> **The records**
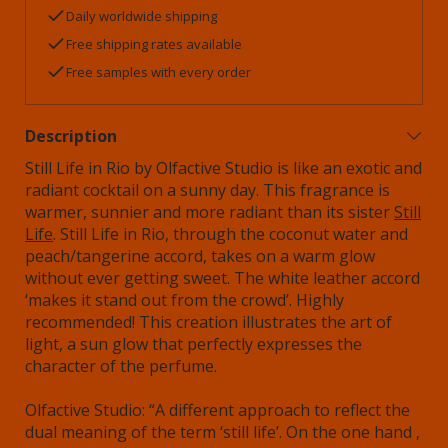
Daily worldwide shipping
Free shipping rates available
Free samples with every order
Description
Still Life in Rio by Olfactive Studio is like an exotic and
radiant cocktail on a sunny day. This fragrance is
warmer, sunnier and more radiant than its sister
Still
Life
. Still Life in Rio, through the coconut water and
peach/tangerine accord, takes on a warm glow
without ever getting sweet. The white leather accord
‘makes it stand out from the crowd’. Highly
recommended! This creation illustrates the art of
light, a sun glow that perfectly expresses the
character of the perfume.
Olfactive Studio: “A different approach to reflect the
dual meaning of the term ‘still life’. On the one hand ,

> **Directive**
Render every line of text in the listing above as a JSON list of strings, one string per line, leaving out blank lines and the picture.

> **Answer to this problem**
[
  "Daily worldwide shipping",
  "Free shipping rates available",
  "Free samples with every order",
  "Description",
  "Still Life in Rio by Olfactive Studio is like an exotic and",
  "radiant cocktail on a sunny day. This fragrance is",
  "warmer, sunnier and more radiant than its sister",
  "Still",
  "Life",
  ". Still Life in Rio, through the coconut water and",
  "peach/tangerine accord, takes on a warm glow",
  "without ever getting sweet. The white leather accord",
  "‘makes it stand out from the crowd’. Highly",
  "recommended! This creation illustrates the art of",
  "light, a sun glow that perfectly expresses the",
  "character of the perfume.",
  "Olfactive Studio: “A different approach to reflect the",
  "dual meaning of the term ‘still life’. On the one hand ,"
]